Qualitative and quantitative analysis of metabolites
Qualitative analysis of primary and secondary MS data was carried out by comparing the accurate precursor ion (Q1) and product ion (Q3) values, retention time (RT), and fragmentation patterns with those obtained by injecting standards under identical conditions for available standards (Sigma-Aldrich, USA http://www.sigmaaldrich.com/united-states.html), or by using a self-compiled database (MWDB; MetWare Biological Science and Technology Co., Ltd. Wuhan, China). The quantitative analysis of metabolites was based on the MRM mode. The characteristic ions of each metabolite were screened with the QQQ mass spectrometer to obtain the signal strengths. Integration and correction of chromatographic peaks was performed using Progenesis QI software (Waters Co., Milford, MA, USA). The corresponding relative metabolite contents were represented as chromatographic peak area integrals. In addition, potential metabolites were identified using public databases including Human Metabolome Database (http://www.hmdb.ca), MassBank (http://www.massbank.jp), and Metlin (https://metlin.scripps.edu).

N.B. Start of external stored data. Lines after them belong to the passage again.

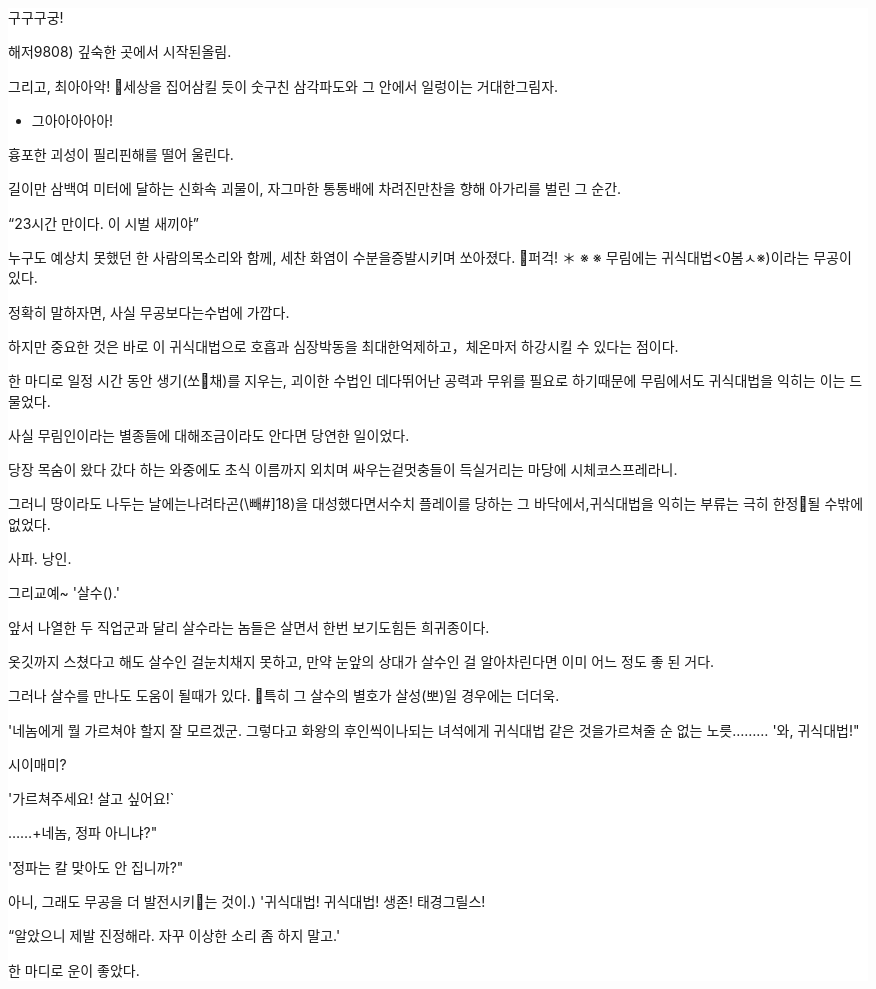 구구구궁!

해저9808) 깊숙한 곳에서 시작된올림.

그리고,
최아아악!
세상을 집어삼킬 듯이 숫구친 삼각파도와 그 안에서 일렁이는 거대한그림자.

- 그아아아아아!

흉포한 괴성이 필리핀해를 떨어 울린다.

길이만 삼백여 미터에 달하는 신화속 괴물이, 자그마한 통통배에 차려진만찬을 향해 아가리를 벌린 그 순간.

“23시간 만이다. 이 시벌 새끼야”

누구도 예상치 못했던 한 사람의목소리와 함께, 세찬 화염이 수분을증발시키며 쏘아졌다.
퍼걱!
＊ ※ ※
무림에는 귀식대법<0봄ㅅ※)이라는 무공이 있다.

정확히 말하자면, 사실 무공보다는수법에 가깝다.

하지만 중요한 것은 바로 이 귀식대법으로 호흡과 심장박동을 최대한억제하고，체온마저 하강시킬 수 있다는 점이다.

한 마디로 일정 시간 동안 생기(쏘채)를 지우는, 괴이한 수법인 데다뛰어난 공력과 무위를 필요로 하기때문에 무림에서도 귀식대법을 익히는 이는 드물었다.

사실 무림인이라는 별종들에 대해조금이라도 안다면 당연한 일이었다.

당장 목숨이 왔다 갔다 하는 와중에도 초식 이름까지 외치며 싸우는겉멋충들이 득실거리는 마당에 시체코스프레라니.

그러니 땅이라도 나두는 날에는나려타곤(\빼#]18)을 대성했다면서수치 플레이를 당하는 그 바닥에서,귀식대법을 익히는 부류는 극히 한정될 수밖에 없었다.

사파. 낭인.

그리교예~
'살수(\).'

앞서 나열한 두 직업군과 달리 살수라는 놈들은 살면서 한번 보기도힘든 희귀종이다.

옷깃까지 스쳤다고 해도 살수인 걸눈치채지 못하고, 만약 눈앞의 상대가 살수인 걸 알아차린다면 이미 어느 정도 좋 된 거다.

그러나 살수를 만나도 도움이 될때가 있다.
특히 그 살수의 별호가 살성(뽀)일 경우에는 더더욱.

'네놈에게 뭘 가르쳐야 할지 잘 모르겠군. 그렇다고 화왕의 후인씩이나되는 녀석에게 귀식대법 같은 것을가르쳐줄 순 없는 노릇………
'와, 귀식대법!"

시이매미?

'가르쳐주세요! 살고 싶어요!`

……+네놈, 정파 아니냐?"

'정파는 칼 맞아도 안 집니까?"

아니, 그래도 무공을 더 발전시키는 것이.)
'귀식대법! 귀식대법! 생존! 태경그릴스!

“알았으니 제발 진정해라. 자꾸 이상한 소리 좀 하지 말고.'

한 마디로 운이 좋았다.
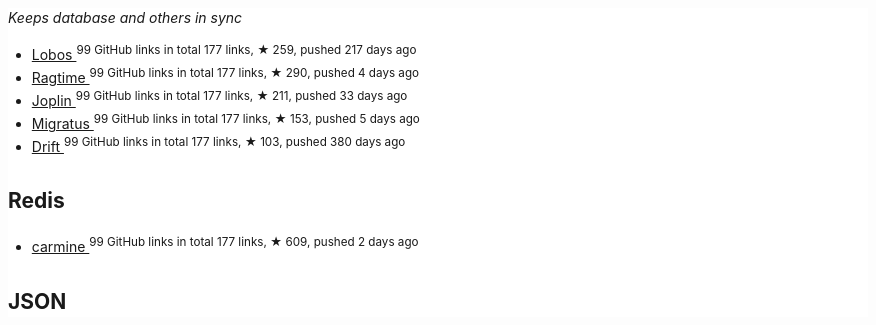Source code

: <p>
 <em>
  Keeps database and others in sync
 </em>
</p>
<ul>
 <li>
  <a href="https://github.com/budu/lobos">
   Lobos
  </a>
  <sup>
   99 GitHub links in total 177 links, &#9733 259, pushed 217 days ago
  </sup>
 </li>
 <li>
  <a href="https://github.com/weavejester/ragtime">
   Ragtime
  </a>
  <sup>
   99 GitHub links in total 177 links, &#9733 290, pushed 4 days ago
  </sup>
 </li>
 <li>
  <a href="https://github.com/juxt/joplin">
   Joplin
  </a>
  <sup>
   99 GitHub links in total 177 links, &#9733 211, pushed 33 days ago
  </sup>
 </li>
 <li>
  <a href="https://github.com/yogthos/migratus">
   Migratus
  </a>
  <sup>
   99 GitHub links in total 177 links, &#9733 153, pushed 5 days ago
  </sup>
 </li>
 <li>
  <a href="https://github.com/macourtney/drift">
   Drift
  </a>
  <sup>
   99 GitHub links in total 177 links, &#9733 103, pushed 380 days ago
  </sup>
 </li>
</ul>
<h2>
 Redis
</h2>
<ul>
 <li>
  <a href="https://github.com/ptaoussanis/carmine">
   carmine
  </a>
  <sup>
   99 GitHub links in total 177 links, &#9733 609, pushed 2 days ago
  </sup>
 </li>
</ul>
<h2>
 JSON
</h2>
<ul>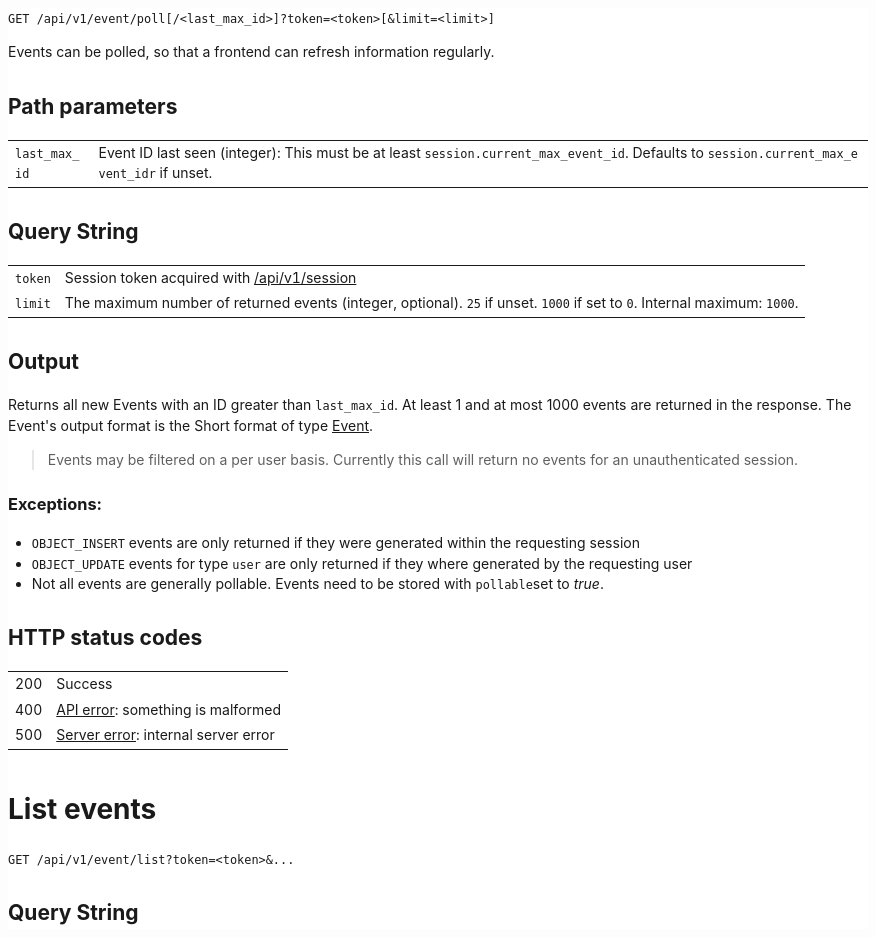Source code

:     GET /api/v1/event/poll[/<last_max_id>]?token=<token>[&limit=<limit>]

Events can be polled, so that a frontend can refresh information regularly.

## Path parameters

|   |   |
|---|---|
| `last_max_id`  | Event ID last seen (integer): This must be at least `session.current_max_event_id`. Defaults to `session.current_max_event_idr` if unset. |

## Query String

|   |   |
|---|---|
| `token` | Session token acquired with [/api/v1/session](/en/technical/api/session)                                                  |
| `limit` | The maximum number of returned events (integer, optional). `25` if unset. `1000` if set to `0`. Internal maximum: `1000`. |

## Output

Returns all new Events with an ID greater than `last_max_id`. At least 1 and at most 1000 events are returned in the response. The Event's output format is the Short format of type [Event](/en/technical/types/event).

> Events may be filtered on a per user basis. Currently this call will return no events for an unauthenticated session.

### Exceptions:

* `OBJECT_INSERT` events are only returned if they were generated within the requesting session
* `OBJECT_UPDATE` events for type `user` are only returned if they where generated by the requesting user
* Not all events are generally pollable. Events need to be stored with `pollable`set to *true*.

## HTTP status codes

|   |   |
|---|---|
| 200 | Success |
| 400 | [API error](/en/technical/errors): something is malformed |
| 500 | [Server error](/en/technical/errors): internal server error |


# List events

	GET /api/v1/event/list?token=<token>&...

## Query String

Data processing and analysis
Metabolites were used for hierarchical clustering analysis (HCA) and heat map analysis, which were conducted using R package, version 3.3.1. Subsequently, PCA and aoOPLS-DA were conducted using SIMCA-P14.0 software (Umetrics, Umeå, Sweden) to process data from the LC-MS/MS analysis. Significant differences between metabolites of experimental and control groups were identified using variable importance in projection (VIP) from OPLS-DA (VIP > 1). Kyoto Encyclopedia of Genes and Genomes (KEGG) database (http://www.genome.jp/kegg/) was used to identify enriched pathways of the differing metabolites.
The qRT-PCR and enzyme activity data from the three independent biological replicates were analyzed by one-way ANOVA using SPSS 19.0 (SPSS Inc., Chicago, IL, USA) for the comparison of multiple means. All data are expressed as means ± SD and significance was assumed at p < 0.05. Further, all the data were illustrated using GraphPad Prism 6.01 (GraphPad Software, San Diego, CA).